Speeding up the summation of specific columns in a matrix

Shortly speaking

Given a large sparse csr_matrix A

and a numpy array B

, what's the fastest way to build a numpy matrix C

such that C[i,j] = sum(A[k,j])

for everyone k

where B[k] == i

?

Details of the question

I found a solution for this, but I'm not very happy with how long it takes. I'll explain the problem first, then my solution, then show my code, and then show my timings.

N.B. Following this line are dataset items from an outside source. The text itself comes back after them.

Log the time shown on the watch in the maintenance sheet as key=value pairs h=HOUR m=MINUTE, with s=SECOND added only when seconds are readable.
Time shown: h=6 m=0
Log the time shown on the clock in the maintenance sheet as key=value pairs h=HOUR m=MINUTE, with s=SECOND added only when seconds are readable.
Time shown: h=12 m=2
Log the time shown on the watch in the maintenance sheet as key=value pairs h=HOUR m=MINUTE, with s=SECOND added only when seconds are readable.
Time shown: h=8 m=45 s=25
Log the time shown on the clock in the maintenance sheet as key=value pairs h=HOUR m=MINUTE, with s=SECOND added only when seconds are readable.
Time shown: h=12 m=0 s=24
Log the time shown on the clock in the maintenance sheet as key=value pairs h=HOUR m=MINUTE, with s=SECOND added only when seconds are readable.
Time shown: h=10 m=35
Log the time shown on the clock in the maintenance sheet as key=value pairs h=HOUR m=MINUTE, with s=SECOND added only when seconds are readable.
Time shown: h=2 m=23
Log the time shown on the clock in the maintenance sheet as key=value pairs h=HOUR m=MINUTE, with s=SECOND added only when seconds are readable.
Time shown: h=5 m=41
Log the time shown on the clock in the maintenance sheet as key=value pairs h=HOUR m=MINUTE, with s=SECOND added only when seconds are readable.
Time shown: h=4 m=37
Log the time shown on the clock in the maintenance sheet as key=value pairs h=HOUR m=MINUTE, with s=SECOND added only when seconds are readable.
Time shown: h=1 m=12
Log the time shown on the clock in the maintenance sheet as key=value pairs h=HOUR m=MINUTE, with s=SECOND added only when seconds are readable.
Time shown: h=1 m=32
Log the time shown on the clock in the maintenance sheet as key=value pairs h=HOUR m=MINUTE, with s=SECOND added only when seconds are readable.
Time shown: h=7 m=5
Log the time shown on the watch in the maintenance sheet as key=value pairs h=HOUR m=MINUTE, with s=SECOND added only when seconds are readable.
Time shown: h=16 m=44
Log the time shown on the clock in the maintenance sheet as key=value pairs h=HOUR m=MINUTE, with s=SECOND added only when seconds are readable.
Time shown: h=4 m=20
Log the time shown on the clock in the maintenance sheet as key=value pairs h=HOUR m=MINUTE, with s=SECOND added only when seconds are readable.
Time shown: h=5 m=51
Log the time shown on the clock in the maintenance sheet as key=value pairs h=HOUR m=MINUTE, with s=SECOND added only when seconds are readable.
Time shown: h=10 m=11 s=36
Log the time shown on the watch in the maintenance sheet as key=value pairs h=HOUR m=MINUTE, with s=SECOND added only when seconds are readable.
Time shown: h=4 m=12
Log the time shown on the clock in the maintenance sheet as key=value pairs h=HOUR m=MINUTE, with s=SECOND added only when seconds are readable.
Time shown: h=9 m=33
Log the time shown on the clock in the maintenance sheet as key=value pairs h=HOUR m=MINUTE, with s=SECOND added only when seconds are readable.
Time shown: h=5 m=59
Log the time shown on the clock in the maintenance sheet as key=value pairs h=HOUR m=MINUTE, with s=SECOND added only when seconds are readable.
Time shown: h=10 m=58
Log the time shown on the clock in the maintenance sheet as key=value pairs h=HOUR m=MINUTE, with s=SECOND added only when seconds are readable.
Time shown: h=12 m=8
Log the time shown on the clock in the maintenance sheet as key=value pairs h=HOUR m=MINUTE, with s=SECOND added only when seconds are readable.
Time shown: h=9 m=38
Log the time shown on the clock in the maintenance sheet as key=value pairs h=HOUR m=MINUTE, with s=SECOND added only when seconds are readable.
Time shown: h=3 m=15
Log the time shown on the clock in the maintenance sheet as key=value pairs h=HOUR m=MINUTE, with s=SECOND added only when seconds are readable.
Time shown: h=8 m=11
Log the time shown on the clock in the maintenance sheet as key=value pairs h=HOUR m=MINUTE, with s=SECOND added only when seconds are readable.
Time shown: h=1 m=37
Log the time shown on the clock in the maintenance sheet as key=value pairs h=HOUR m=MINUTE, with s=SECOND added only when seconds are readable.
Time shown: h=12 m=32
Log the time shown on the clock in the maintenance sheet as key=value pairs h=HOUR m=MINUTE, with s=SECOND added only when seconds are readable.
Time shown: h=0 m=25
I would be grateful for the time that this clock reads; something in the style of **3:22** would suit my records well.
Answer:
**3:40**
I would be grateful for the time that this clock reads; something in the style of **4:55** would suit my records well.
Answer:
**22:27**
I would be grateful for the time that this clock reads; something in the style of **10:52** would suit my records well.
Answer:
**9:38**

Problem I am working on a clustering algorithm in Python and I would like to speed it up. I have a rare csr_matrix pam

in which I have per person in each article it says how many items they bought in that article. Also, I have a numpy array clustering

that denotes the cluster the person belongs to. Example:

      pam                pam.T              clustering
    article              person
p [[1 0 0 0]      a 
e  [0 2 0 0]      r [[1 0 1 0 0 0]         [0 0 0 0 1 1]
r  [1 1 0 0]      t  [0 2 1 0 0 0]
s  [0 0 1 0]      i  [0 0 0 1 0 1]
o  [0 0 0 1]      c  [0 0 0 0 1 2]]
n  [0 0 1 2]]     l
                  e

      

What I like to calculate acm

is the number of items that all people have bought in one cluster. This means that for each column i

to acm

add the columns p

of pam.T

, for whom clustering[p] == i

.

    acm
  cluster
a 
r [[2 0]
t  [3 0]
i  [1 1]
c  [0 3]]
l
e

      

Solution First, I create another sparse matrix pcm

in which I point to an element [i,j]

if the person i

is in a cluster j

. Result (when clicking on dense matrix):

        pcm
      cluster
p [[False  True]
e  [False  True]
r  [ True False]
s  [False  True]
o  [False  True]
n  [ True False]]

      

I then multiplies the matrix pam.T

on pcm

to get me the correct matrix.

code I wrote the following program to test the duration of this method in practice.

import numpy as np
from scipy.sparse.csr import csr_matrix
from timeit import timeit

def _clustering2pcm(clustering):
    '''
    Converts a clustering (np array) into a person-cluster matrix (pcm)
    '''        
    N_persons = clustering.size
    m_person = np.arange(N_persons)
    clusters = np.unique(clustering)
    N_clusters = clusters.size
    m_data = [True] * N_persons

    pcm = csr_matrix( (m_data, (m_person, clustering)), shape = (N_persons, N_clusters))

    return pcm

def pam_clustering2acm():
    '''
    Convert a person-article matrix and a given clustering into an 
    article-cluster matrix
    '''
    global clustering
    global pam

    pcm = _clustering2pcm(clustering)    
    acm = csr_matrix.transpose(pam).dot(pcm).todense()
    return acm

if __name__ == '__main__':
    global clustering
    global pam

    N_persons = 200000
    N_articles = 400
    N_shoppings = 400000
    N_clusters = 20

    m_person = np.random.choice(np.arange(N_persons), size = N_shoppings, replace = True)
    m_article = np.random.choice(np.arange(N_articles), size = N_shoppings, replace = True)
    m_data = np.random.choice([1, 2], p = [0.99, 0.01], size = N_shoppings, replace = True)
    pam = csr_matrix( (m_data, (m_person, m_article)), shape = (N_persons, N_articles))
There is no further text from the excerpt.